- **Tasks to carry out**
1. In the research overview, what is the largest academic research reactor in the country?
2. Please continue the research overview past its final sentence.

- **Reading passage**
- - - - - - -

Nuclear reactors, much like cell phone data plans, are generally divided into “generations,” such as “Generation III reactors.” A big part of the progress in nuclear energy is our improved understanding of nuclear reactor physics, particularly how the reactor behaves during disruptions from steady-state in terms of power output and radiation production. Nuclear reactor materials, which include fuel, cladding, and structural materials, are susceptible to damage both from neutrons and the resulting hydrogen they decay into, as well as fission gas production (xenon, krypton) from the fission process and radioactive decay of fission products to produce high-energy electrons (beta particles) and helium nuclei (alpha particles).

My group‘s work in this area, previously supported by a Faculty Development Grant from the Nuclear Regulatory Commission, uses the tools of computational materials science and applied physics to model heat and mass transfer processes in nuclear materials, particularly radiation effects and thermal transient phenomena. We also study the thermodynamics and materials physics of alternative nuclear fuels such as metallic uranium–molybdenum alloys. Our work is in tandem with the Missouri University Research Reactor (MURR), the largest academic research reactor in the country.

Zeolites and Similar Porous and Catalytic Materials

Zeolites are crystalline aluminosilicates that revolutionized the petrochemicals industry when they were introduced into the cracking and refining processes decades ago. The key to this revolution was the small pores zeolites possess: the constrained environment of a zeolite pore either prevents large molecules (e.g., asphalt-range hydrocarbons) from forming, or prevents their diffusion out of the zeolite before they react again.

Zeolite-catalyzed processes typically involve acid sites, another prominent feature of zeolite chemistry: the aluminum atoms, which have trivalent chemistry, create a net negative charge when in the tetravalent sites normally occupied by silicon atoms. This negative formal charge creates a Lewis base site near each aluminum atom. If the compensating cation is hydrogen, the zeolite has net Brønsted acidity. Most zeolites, especially low-aluminum zeolites, are strong acids, making them fairly potent acid catalysts capable of doing size-selective chemistry.

- - - - - - -

- **Recorded data**
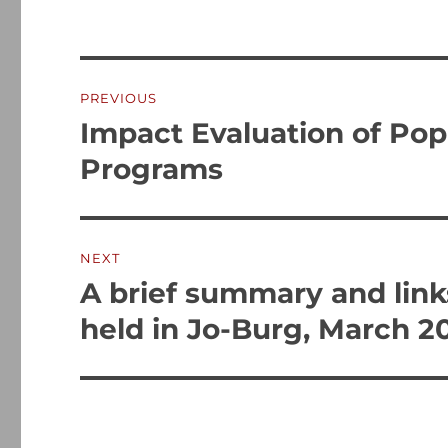
Post
PREVIOUS
navigation
Impact Evaluation of Pop
Previous
post:
Programs
NEXT
A brief summary and link
Next
post:
held in Jo-Burg, March 2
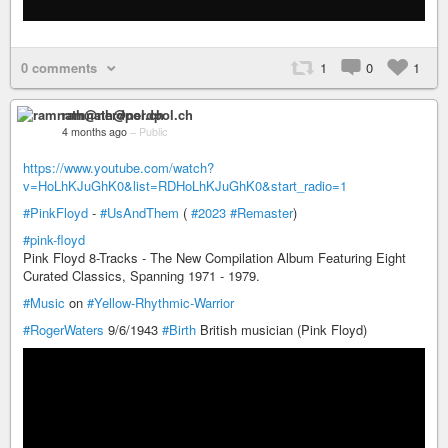
0 comments
1
0
1
ramnath@nerdpol.ch
4 months ago
–
Public
https://www.youtube.com/watch?
v=HoLhKJuGhK0&list=RDHoLhKJuGhK0&start_radio=1
#PinkFloyd
-
#UsAndThem
(
#2023
#Remaster
)
#pink-floyd
Pink Floyd 8-Tracks - The New Compilation Album Featuring Eight
Curated Classics, Spanning 1971 - 1979.
#Music
on
#Yellow-Rhythmic-Warrior
#RogerWaters
9/6/1943
#Birth
British musician (Pink Floyd)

- - - - - - -

- **Results for the exercise**
1. The Missouri University Research Reactor (MURR).

2.
My group’s primary research in zeolites is in their spectroscopic properties. Specifically, we want to be able to predict–quickly and accurately–the infrared spectrum of a zeolite using nothing but computational tools. Sounds simple, right? Except that the vibrations are tightly coupled, the crystals are huge (as simulations go, at least), and the models we have…well…stink. As such, we proceed along all of these fronts, doing DFT-based calculations of periodic structures as a baseline, comparing those to simulations of finite, molecule-like portions of zeolite crystals, and comparing both sets of calculations to faster, though typically less-accurate, models of zeolite vibration.

Another avenue of research in my group is zeolites that have been modified to act as Brønsted bases. Our goal is to find the right combination of crystal structure and Si/Al ratio, combined with treatment procedure and catalytic reaction conditions, which will make nitrided zeolite catalysis a reality. This research is directed toward oxygenated molecules, which are often upgraded by way of base-catalyzed reactions.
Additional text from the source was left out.